My Son's 21st Century Textbook
March 29, 2011 @ 01:36 PM | By Marty Dunne
Yesterday my son came home from school with a shiny new iPad. He didn’t win it off a friend at a lunchroom game or cards or marbles. Rather, his new toy was school-provided. Every student in his high school (school size of 200) was issued one for learning purposes. It probably goes without saying that this school is very cutting-edge.
In an email correspondence that went to parents, the school’s educators said that in giving each student an iPad they “intend to prepare their students for the 21st century with a determination to be ahead of the curve in technology.” They go on to say that “the iPad is more than a tool, it is an idea with a world of opportunities for teachers and students to explore and elevate learning anywhere, anytime.”
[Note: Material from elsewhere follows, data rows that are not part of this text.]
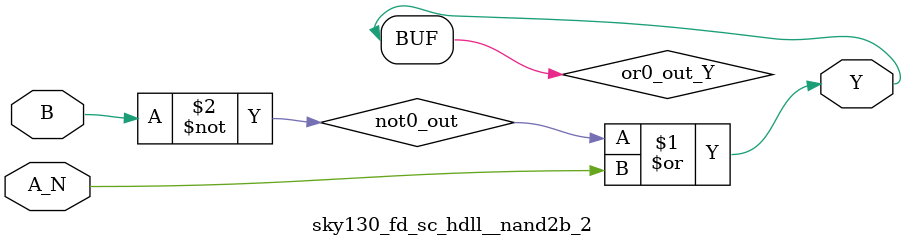
<source format=v>
/*
 * Copyright 2020 The SkyWater PDK Authors
 *
 * Licensed under the Apache License, Version 2.0 (the "License");
 * you may not use this file except in compliance with the License.
 * You may obtain a copy of the License at
 *
 *     https://www.apache.org/licenses/LICENSE-2.0
 *
 * Unless required by applicable law or agreed to in writing, software
 * distributed under the License is distributed on an "AS IS" BASIS,
 * WITHOUT WARRANTIES OR CONDITIONS OF ANY KIND, either express or implied.
 * See the License for the specific language governing permissions and
 * limitations under the License.
 *
 * SPDX-License-Identifier: Apache-2.0
*/


`ifndef SKY130_FD_SC_HDLL__NAND2B_2_FUNCTIONAL_V
`define SKY130_FD_SC_HDLL__NAND2B_2_FUNCTIONAL_V

/**
 * nand2b: 2-input NAND, first input inverted.
 *
 * Verilog simulation functional model.
 */

`timescale 1ns / 1ps
`default_nettype none

`celldefine
module sky130_fd_sc_hdll__nand2b_2 (
    Y  ,
    A_N,
    B
);

    // Module ports
    output Y  ;
    input  A_N;
    input  B  ;

    // Local signals
    wire not0_out ;
    wire or0_out_Y;

    //  Name  Output     Other arguments
    not not0 (not0_out , B              );
    or  or0  (or0_out_Y, not0_out, A_N  );
    buf buf0 (Y        , or0_out_Y      );

endmodule
`endcelldefine

`default_nettype wire
`endif  // SKY130_FD_SC_HDLL__NAND2B_2_FUNCTIONAL_V

</source>
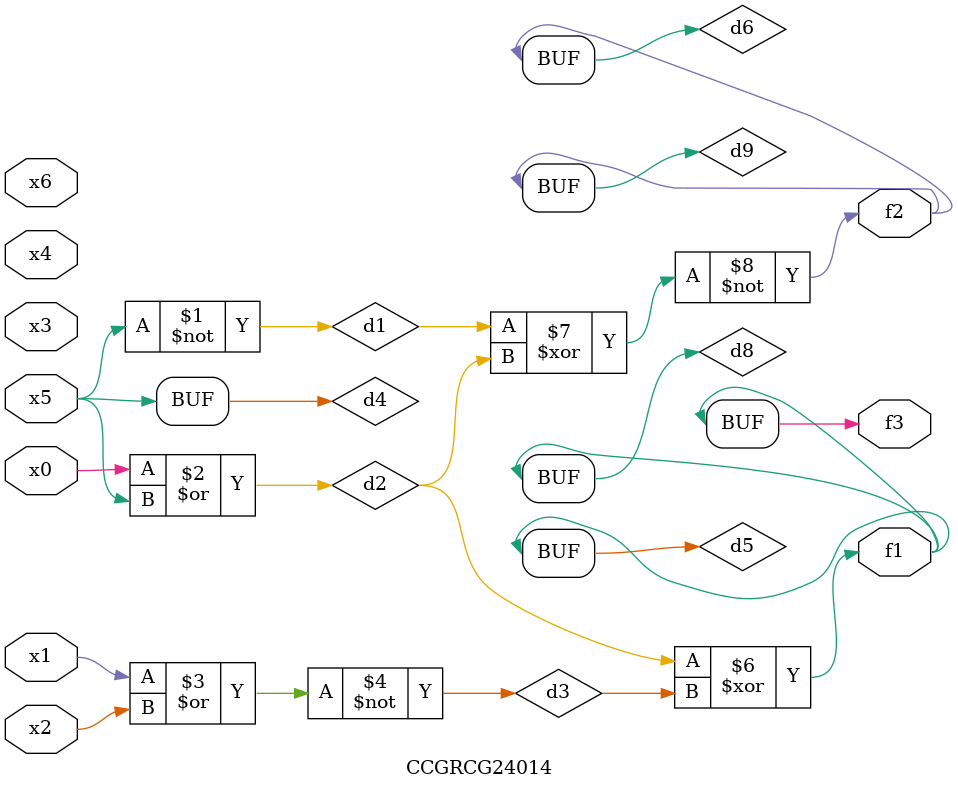
<source format=v>
module CCGRCG24014(
	input x0, x1, x2, x3, x4, x5, x6,
	output f1, f2, f3
);

	wire d1, d2, d3, d4, d5, d6, d7, d8, d9;

	nand (d1, x5);
	or (d2, x0, x5);
	nor (d3, x1, x2);
	xnor (d4, d1);
	xor (d5, d2, d3);
	xnor (d6, d1, d2);
	not (d7, x4);
	buf (d8, d5);
	xor (d9, d6);
	assign f1 = d8;
	assign f2 = d9;
	assign f3 = d8;
endmodule

</source>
Then I come to find out that this 8’x10’ gadget that is as thin as a stenographer’s pad is essentially replacing all of my son’s textbooks. “ iPad applications allow students to practice algebra to chemistry with real-time feedback, breaking down the steps to success. Geometry will come to life with 3-D imaging and art and science will explore cross-curricular applications.” Now that sounds like a lot more fun than any text book I ever had.
Whoa! If he doesn’t need textbooks, should I be returning his LL BEAN backpack? What’s next, high school without lockers?
Just like the fate of textbooks (and maybe lockers), our work life as we know it today will be something completely different by the time my son enters the business world. You probably have already seen the infiltration of mobility, and I bet we’re just scratching the surface. In my time at InterCall, I’ve seen the transition from operator assisted conference calls to reservationless conferencing to now being able to participate in a web conference from an iPad. Before you know it, we’ll all be using the camera features on the iPad2, and it will be like we saw on The Jetsons (back in the time when rabbit ears sat on top of your TV and you had to get up off the couch to change the channel).
I wonder what you think. Too far too fast?